►

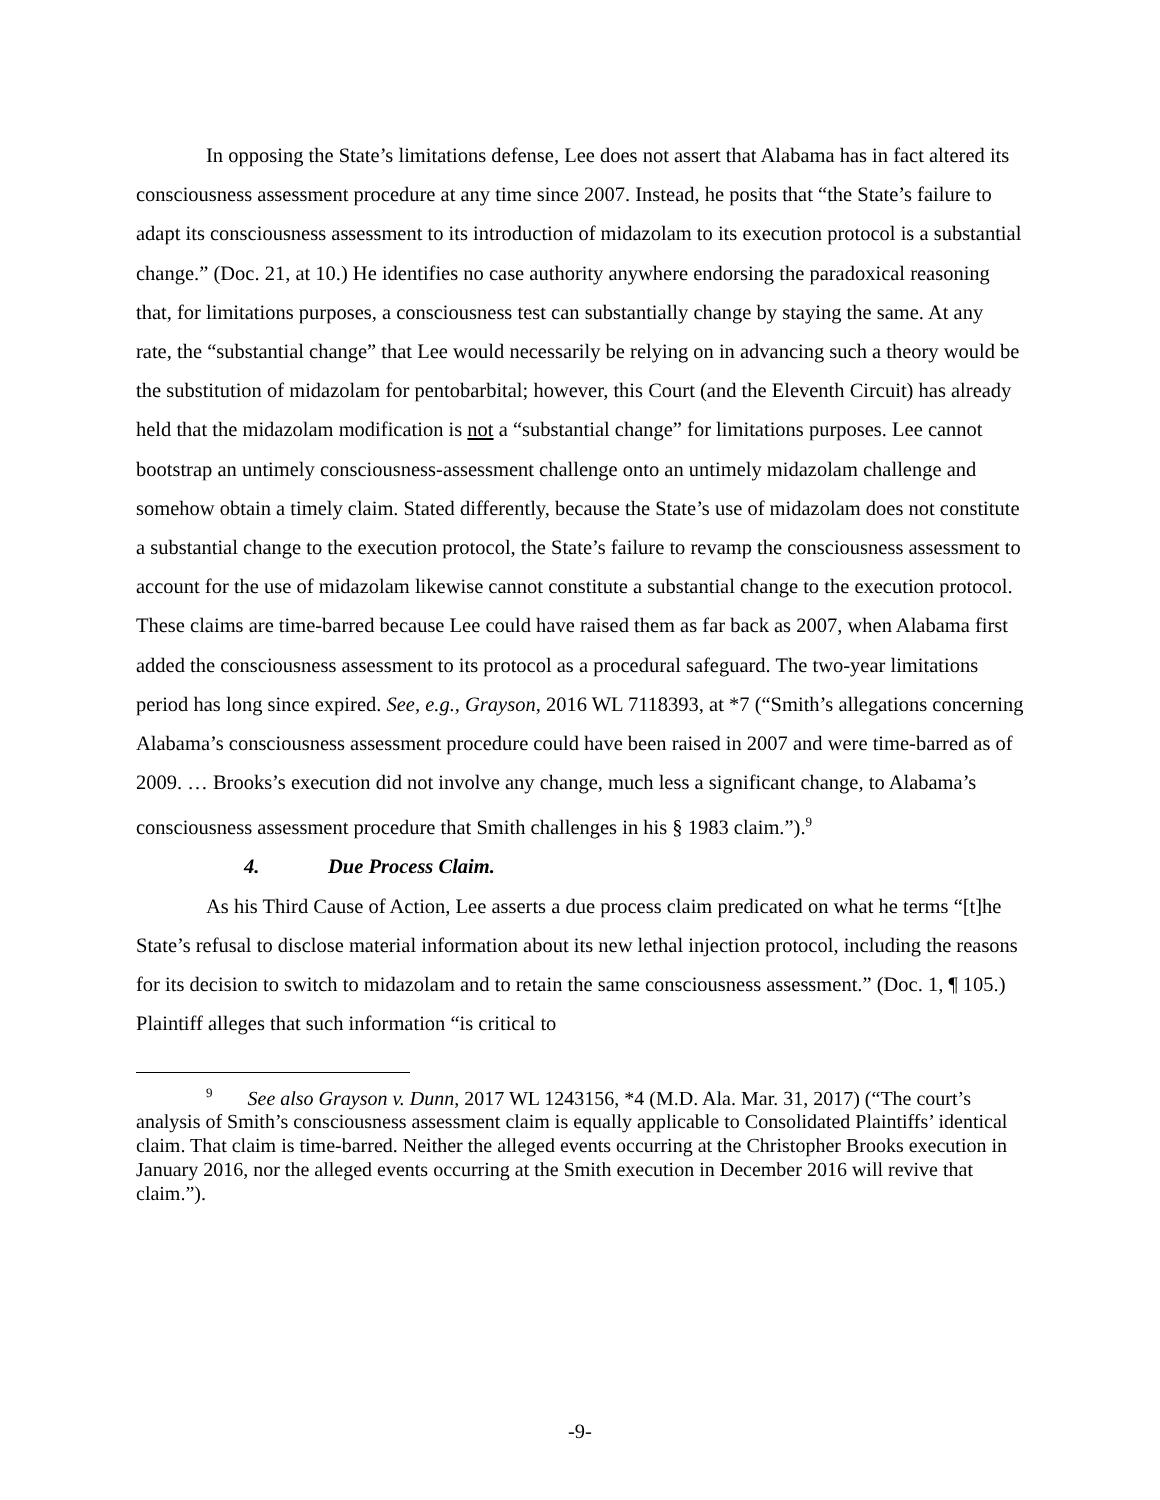In opposing the State’s limitations defense, Lee does not assert that Alabama has in fact altered its consciousness assessment procedure at any time since 2007. Instead, he posits that “the State’s failure to adapt its consciousness assessment to its introduction of midazolam to its execution protocol is a substantial change.” (Doc. 21, at 10.) He identifies no case authority anywhere endorsing the paradoxical reasoning that, for limitations purposes, a consciousness test can substantially change by staying the same. At any rate, the “substantial change” that Lee would necessarily be relying on in advancing such a theory would be the substitution of midazolam for pentobarbital; however, this Court (and the Eleventh Circuit) has already held that the midazolam modification is not a “substantial change” for limitations purposes. Lee cannot bootstrap an untimely consciousness-assessment challenge onto an untimely midazolam challenge and somehow obtain a timely claim. Stated differently, because the State’s use of midazolam does not constitute a substantial change to the execution protocol, the State’s failure to revamp the consciousness assessment to account for the use of midazolam likewise cannot constitute a substantial change to the execution protocol. These claims are time-barred because Lee could have raised them as far back as 2007, when Alabama first added the consciousness assessment to its protocol as a procedural safeguard. The two-year limitations period has long since expired. See, e.g., Grayson, 2016 WL 7118393, at *7 (“Smith’s allegations concerning Alabama’s consciousness assessment procedure could have been raised in 2007 and were time-barred as of 2009. … Brooks’s execution did not involve any change, much less a significant change, to Alabama’s consciousness assessment procedure that Smith challenges in his § 1983 claim.”).<sup>9</sup>
4. Due Process Claim.
As his Third Cause of Action, Lee asserts a due process claim predicated on what he terms “[t]he State’s refusal to disclose material information about its new lethal injection protocol, including the reasons for its decision to switch to midazolam and to retain the same consciousness assessment.” (Doc. 1, ¶ 105.) Plaintiff alleges that such information “is critical to
<sup>9</sup> See also Grayson v. Dunn, 2017 WL 1243156, *4 (M.D. Ala. Mar. 31, 2017) (“The court’s analysis of Smith’s consciousness assessment claim is equally applicable to Consolidated Plaintiffs’ identical claim. That claim is time-barred. Neither the alleged events occurring at the Christopher Brooks execution in January 2016, nor the alleged events occurring at the Smith execution in December 2016 will revive that claim.”).
-9-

◄

--- Task prompt ---
An unchanged copy of the listing, with no pictures, should be returned.

--- Written reply ---
In opposing the State’s limitations defense, Lee does not assert that Alabama has in fact altered its consciousness assessment procedure at any time since 2007. Instead, he posits that “the State’s failure to adapt its consciousness assessment to its introduction of midazolam to its execution protocol is a substantial change.” (Doc. 21, at 10.) He identifies no case authority anywhere endorsing the paradoxical reasoning that, for limitations purposes, a consciousness test can substantially change by staying the same. At any rate, the “substantial change” that Lee would necessarily be relying on in advancing such a theory would be the substitution of midazolam for pentobarbital; however, this Court (and the Eleventh Circuit) has already held that the midazolam modification is not a “substantial change” for limitations purposes. Lee cannot bootstrap an untimely consciousness-assessment challenge onto an untimely midazolam challenge and somehow obtain a timely claim. Stated differently, because the State’s use of midazolam does not constitute a substantial change to the execution protocol, the State’s failure to revamp the consciousness assessment to account for the use of midazolam likewise cannot constitute a substantial change to the execution protocol. These claims are time-barred because Lee could have raised them as far back as 2007, when Alabama first added the consciousness assessment to its protocol as a procedural safeguard. The two-year limitations period has long since expired. See, e.g., Grayson, 2016 WL 7118393, at *7 (“Smith’s allegations concerning Alabama’s consciousness assessment procedure could have been raised in 2007 and were time-barred as of 2009. … Brooks’s execution did not involve any change, much less a significant change, to Alabama’s consciousness assessment procedure that Smith challenges in his § 1983 claim.”).<sup>9</sup>
4. Due Process Claim.
As his Third Cause of Action, Lee asserts a due process claim predicated on what he terms “[t]he State’s refusal to disclose material information about its new lethal injection protocol, including the reasons for its decision to switch to midazolam and to retain the same consciousness assessment.” (Doc. 1, ¶ 105.) Plaintiff alleges that such information “is critical to
<sup>9</sup> See also Grayson v. Dunn, 2017 WL 1243156, *4 (M.D. Ala. Mar. 31, 2017) (“The court’s analysis of Smith’s consciousness assessment claim is equally applicable to Consolidated Plaintiffs’ identical claim. That claim is time-barred. Neither the alleged events occurring at the Christopher Brooks execution in January 2016, nor the alleged events occurring at the Smith execution in December 2016 will revive that claim.”).
-9-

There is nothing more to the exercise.